私も個人的に東京ミッドタウン日比谷を訪れて、他のお店で食事をする機会があるのですが、どのお店もオリジナリティがあり、素晴らしいサービスを提供されていて、それらが交ざりあったこの商業ビル独特の雰囲気の中に、私達の店舗があることは嬉しいです。また、上階のオフィスワーカーや家族連れ、お友達同士、ふらっと一人飲みを楽しまれるお客様など、様々な方が過ごされているのを目にする中で、ただ商売としての利益を追求するのではない、コミュニティを生み出すことの大切さを改めて感じています。

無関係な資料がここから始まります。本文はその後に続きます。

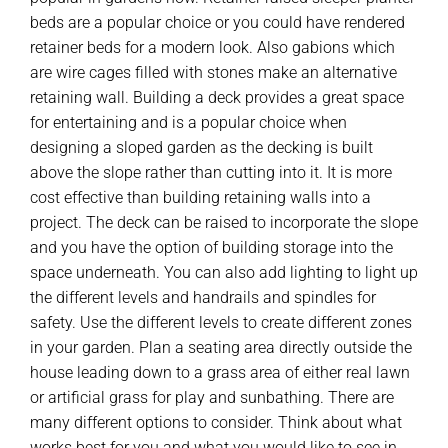
beds are a popular choice or you could have rendered
retainer beds for a modern look. Also gabions which
are wire cages filled with stones make an alternative
retaining wall. Building a deck provides a great space
for entertaining and is a popular choice when
designing a sloped garden as the decking is built
above the slope rather than cutting into it. It is more
cost effective than building retaining walls into a
project. The deck can be raised to incorporate the slope
and you have the option of building storage into the
space underneath. You can also add lighting to light up
the different levels and handrails and spindles for
safety. Use the different levels to create different zones
in your garden. Plan a seating area directly outside the
house leading down to a grass area of either real lawn
or artificial grass for play and sunbathing. There are
many different options to consider. Think about what
works best for you and what you would like to see in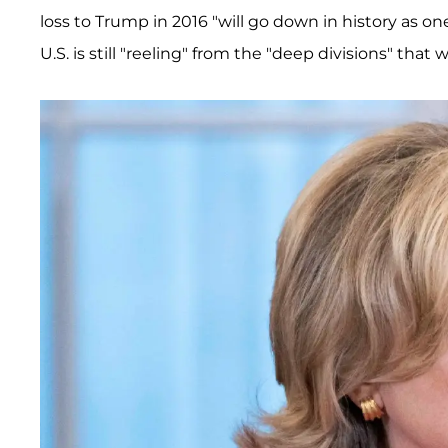
loss to Trump in 2016 "will go down in history as on
U.S. is still "reeling" from the "deep divisions" that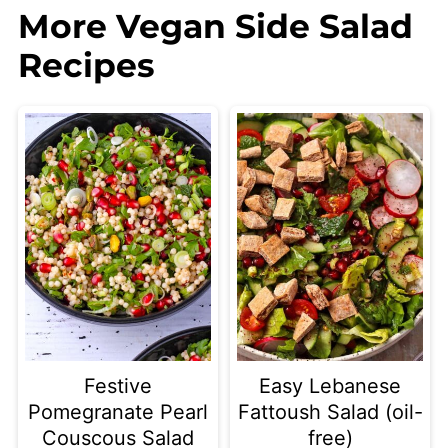
More Vegan Side Salad
Recipes
Festive
Easy Lebanese
Pomegranate Pearl
Fattoush Salad (oil-
Couscous Salad
free)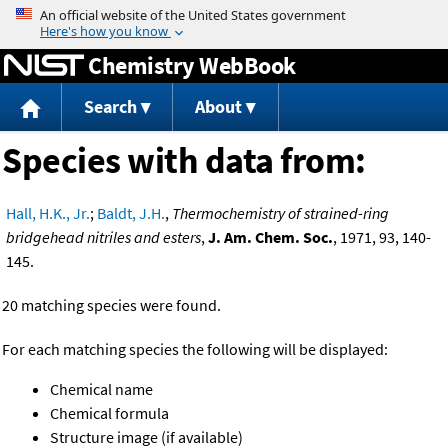
Jump to content
Chemistry WebBook
Search
About
Species with data from:
Hall, H.K., Jr.
;
Baldt, J.H.
,
Thermochemistry of strained-ring
bridgehead nitriles and esters
,
J. Am. Chem. Soc.
, 1971, 93, 140-
145.
20 matching species were found.
For each matching species the following will be displayed:
Chemical name
Chemical formula
Structure image (if available)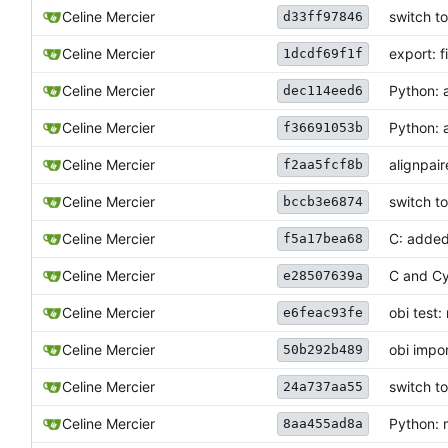
Celine Mercier
switch t
d33ff97846
Celine Mercier
export: 
1dcdf69f1f
Celine Mercier
Python: 
dec114eed6
Celine Mercier
Python: 
f36691053b
Celine Mercier
alignpai
f2aa5fcf8b
Celine Mercier
switch t
bccb3e6874
Celine Mercier
C: added
f5a17bea68
Celine Mercier
C and Cy
e28507639a
Celine Mercier
obi test:
e6feac93fe
Celine Mercier
obi impor
50b292b489
Celine Mercier
switch t
24a737aa55
Celine Mercier
Python: 
8aa455ad8a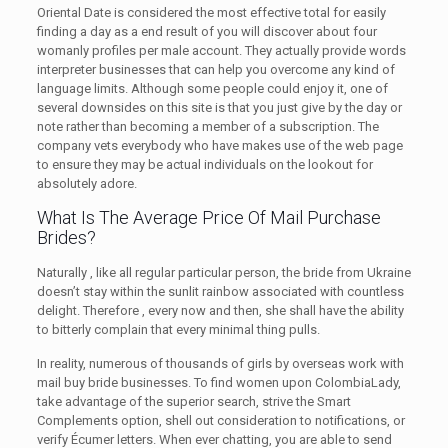
Oriental Date is considered the most effective total for easily
finding a day as a end result of you will discover about four
womanly profiles per male account. They actually provide words
interpreter businesses that can help you overcome any kind of
language limits. Although some people could enjoy it, one of
several downsides on this site is that you just give by the day or
note rather than becoming a member of a subscription. The
company vets everybody who have makes use of the web page
to ensure they may be actual individuals on the lookout for
absolutely adore.
What Is The Average Price Of Mail Purchase
Brides?
Naturally , like all regular particular person, the bride from Ukraine
doesn’t stay within the sunlit rainbow associated with countless
delight. Therefore , every now and then, she shall have the ability
to bitterly complain that every minimal thing pulls.
In reality, numerous of thousands of girls by overseas work with
mail buy bride businesses. To find women upon ColombiaLady,
take advantage of the superior search, strive the Smart
Complements option, shell out consideration to notifications, or
verify Écumer letters. When ever chatting, you are able to send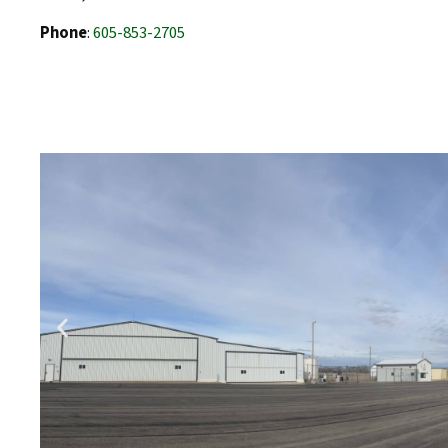
Phone
:
605-853-2705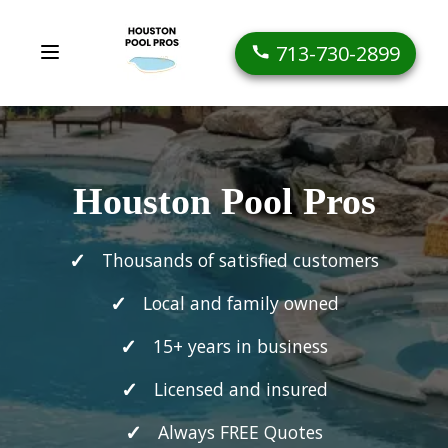
713-730-2899
Houston Pool Pros
Thousands of satisfied customers
Local and family owned
15+ years in business
Licensed and insured
Always FREE Quotes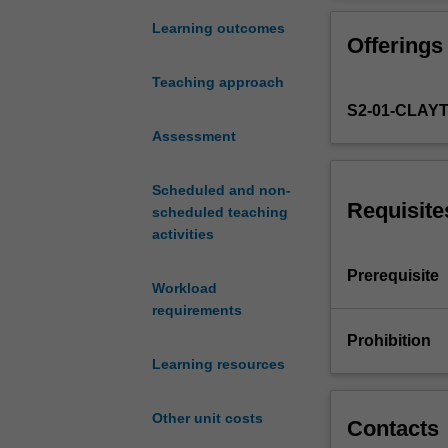
practice
of
Learning outcomes
Offerings
statistical
machine
Teaching approach
learning
S2-01-CLAY
for
modern
Assessment
data
analysis
Scheduled and non-
problems.
Requisite
scheduled teaching
Topics
activities
covered
will
Prerequisite
Workload
include
requirements
recommender
systems,
Prohibition
social
Learning resources
networks,
text
Other unit costs
mining,
Contacts
matrix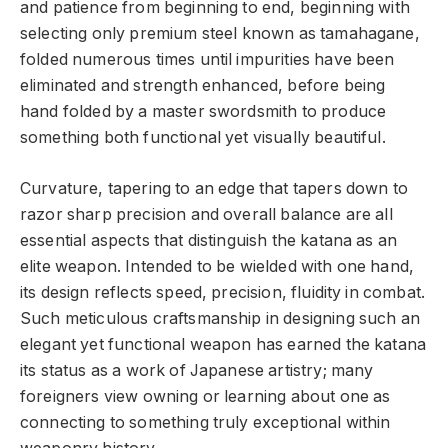
and patience from beginning to end, beginning with
selecting only premium steel known as tamahagane,
folded numerous times until impurities have been
eliminated and strength enhanced, before being
hand folded by a master swordsmith to produce
something both functional yet visually beautiful.
Curvature, tapering to an edge that tapers down to
razor sharp precision and overall balance are all
essential aspects that distinguish the katana as an
elite weapon. Intended to be wielded with one hand,
its design reflects speed, precision, fluidity in combat.
Such meticulous craftsmanship in designing such an
elegant yet functional weapon has earned the katana
its status as a work of Japanese artistry; many
foreigners view owning or learning about one as
connecting to something truly exceptional within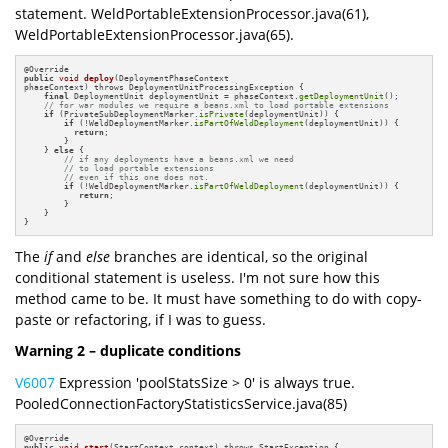
statement. WeldPortableExtensionProcessor.java(61),
WeldPortableExtensionProcessor.java(65).
@
public
void
deploy
(DeploymentPhaseContext 

phaseContext)
 throws DeploymentUnitProcessingException 
{

final
 DeploymentUnit deploymentUnit = phaseContext.
getDeploymentUnit
();

// for war modules we require a beans.xml to load portable extensions
if
 (PrivateSubDeploymentMarker.
isPrivate
(deploymentUnit)) {

if
 (!WeldDeploymentMarker.
isPartOfWeldDeployment
(deploymentUnit)) {

return
;

        }

    } 
else
 {

// if any deployments have a beans.xml we need 
// to load portable extensions
// even if this one does not.
if
 (!WeldDeploymentMarker.
isPartOfWeldDeployment
(deploymentUnit)) {

return
;

        }

    }

}
The
if
and
else
branches are identical, so the original
conditional statement is useless. I'm not sure how this
method came to be. It must have something to do with copy-
paste or refactoring, if I was to guess.
Warning 2 – duplicate conditions
V6007
Expression 'poolStatsSize > 0' is always true.
PooledConnectionFactoryStatisticsService.java(85)
@
public
void
start
(StartContext context)
 throws StartException 
{
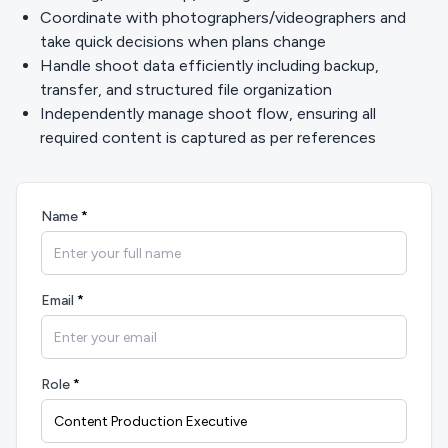
Coordinate with photographers/videographers and
take quick decisions when plans change
Handle shoot data efficiently including backup,
transfer, and structured file organization
Independently manage shoot flow, ensuring all
required content is captured as per references
Name
*
Email
*
Role
*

日比谷という街は、日々変化し進化していますが、それを支えているのは、そこにいる人々であり、そのコミュニティです。そして、コミュニティを育むための場所をつくることが、お店づくりとも言えるのではないでしょうか。私は、時代が移ろう中でも本と書店の持つ力を信じています。日比谷に魅力的なコミュニティを生み出し、新しい文化を発信していく東京ミッドタウン日比谷と共に、私達も新しい時代に向けて進んでいきたいですね。

HIBIYA CENTRAL MARKET 3F/ライフスタイル/TEL.03-6205-7894

食事や酒、本や衣服などが揃えられ、誰もが郷愁や親近感を抱き、居場所を見つけられる場所。食事をしたり、買い物をしたり、ただ行き交う人を眺めているだけでも良い。見知らぬ土地の市場や路地裏、幼いころの商店街、目に映るものすべてにワクワクする場所。